Top of Data provided

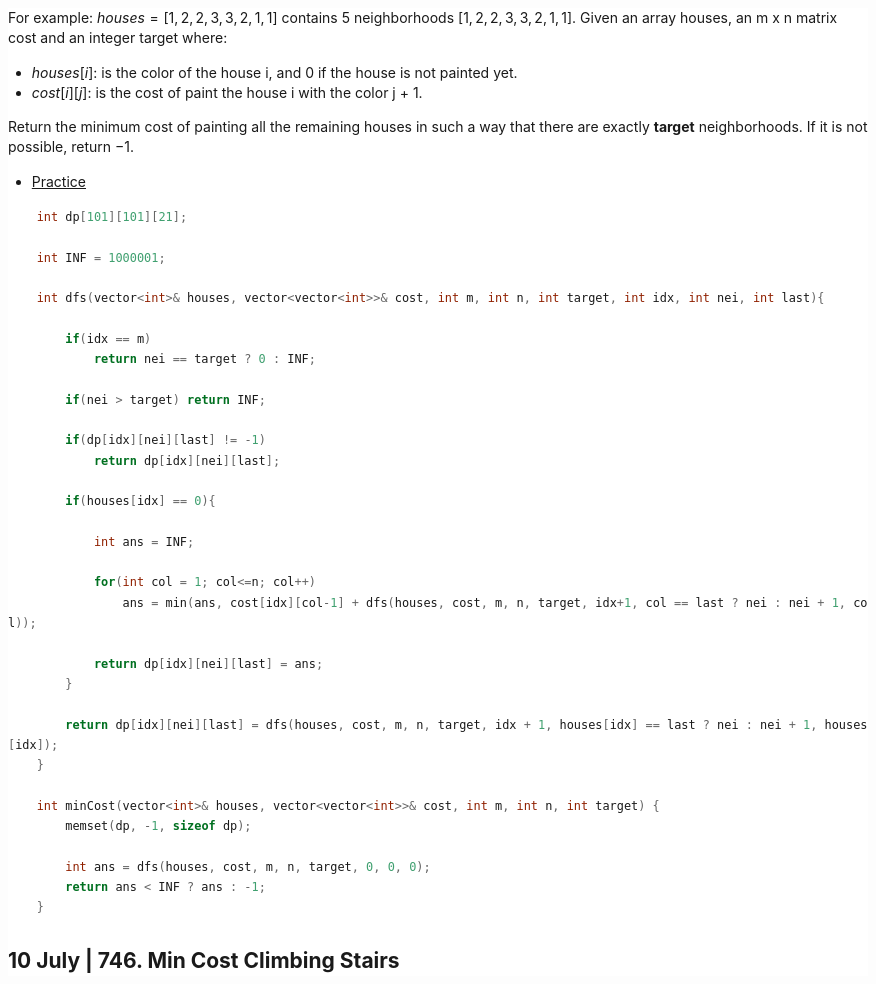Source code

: For example: $houses = [1,2,2,3,3,2,1,1]$ contains 5 neighborhoods $[{1}, {2,2}, {3,3}, {2}, {1,1}]$.
Given an array houses, an m x n matrix cost and an integer target where:

- $houses[i]$: is the color of the house i, and 0 if the house is not painted yet.
- $cost[i][j]$: is the cost of paint the house i with the color j + 1.

Return the minimum cost of painting all the remaining houses in such a way that there are exactly **target** neighborhoods. If it is not possible, return $-1$.

- [Practice](https://leetcode.com/problems/paint-house-iii/)

```cpp
    int dp[101][101][21];

    int INF = 1000001;

    int dfs(vector<int>& houses, vector<vector<int>>& cost, int m, int n, int target, int idx, int nei, int last){

        if(idx == m)
            return nei == target ? 0 : INF;

        if(nei > target) return INF;

        if(dp[idx][nei][last] != -1)
            return dp[idx][nei][last];

        if(houses[idx] == 0){

            int ans = INF;

            for(int col = 1; col<=n; col++)
                ans = min(ans, cost[idx][col-1] + dfs(houses, cost, m, n, target, idx+1, col == last ? nei : nei + 1, col));

            return dp[idx][nei][last] = ans;
        }

        return dp[idx][nei][last] = dfs(houses, cost, m, n, target, idx + 1, houses[idx] == last ? nei : nei + 1, houses[idx]);
    }

    int minCost(vector<int>& houses, vector<vector<int>>& cost, int m, int n, int target) {
        memset(dp, -1, sizeof dp);

        int ans = dfs(houses, cost, m, n, target, 0, 0, 0);
        return ans < INF ? ans : -1;
    }
```

## 10 July | 746. Min Cost Climbing Stairs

Bottom of Data provided

- Problem details: From the line containing "For example: $houses" to the last line of the data above, copy each line exactly and add nothing.

- Response box:
: For example: $houses = [1,2,2,3,3,2,1,1]$ contains 5 neighborhoods $[{1}, {2,2}, {3,3}, {2}, {1,1}]$.
Given an array houses, an m x n matrix cost and an integer target where:

- $houses[i]$: is the color of the house i, and 0 if the house is not painted yet.
- $cost[i][j]$: is the cost of paint the house i with the color j + 1.

Return the minimum cost of painting all the remaining houses in such a way that there are exactly **target** neighborhoods. If it is not possible, return $-1$.

- [Practice](https://leetcode.com/problems/paint-house-iii/)

```cpp
    int dp[101][101][21];

    int INF = 1000001;

    int dfs(vector<int>& houses, vector<vector<int>>& cost, int m, int n, int target, int idx, int nei, int last){

        if(idx == m)
            return nei == target ? 0 : INF;

        if(nei > target) return INF;

        if(dp[idx][nei][last] != -1)
            return dp[idx][nei][last];

        if(houses[idx] == 0){

            int ans = INF;

            for(int col = 1; col<=n; col++)
                ans = min(ans, cost[idx][col-1] + dfs(houses, cost, m, n, target, idx+1, col == last ? nei : nei + 1, col));

            return dp[idx][nei][last] = ans;
        }

        return dp[idx][nei][last] = dfs(houses, cost, m, n, target, idx + 1, houses[idx] == last ? nei : nei + 1, houses[idx]);
    }

    int minCost(vector<int>& houses, vector<vector<int>>& cost, int m, int n, int target) {
        memset(dp, -1, sizeof dp);

        int ans = dfs(houses, cost, m, n, target, 0, 0, 0);
        return ans < INF ? ans : -1;
    }
```

## 10 July | 746. Min Cost Climbing Stairs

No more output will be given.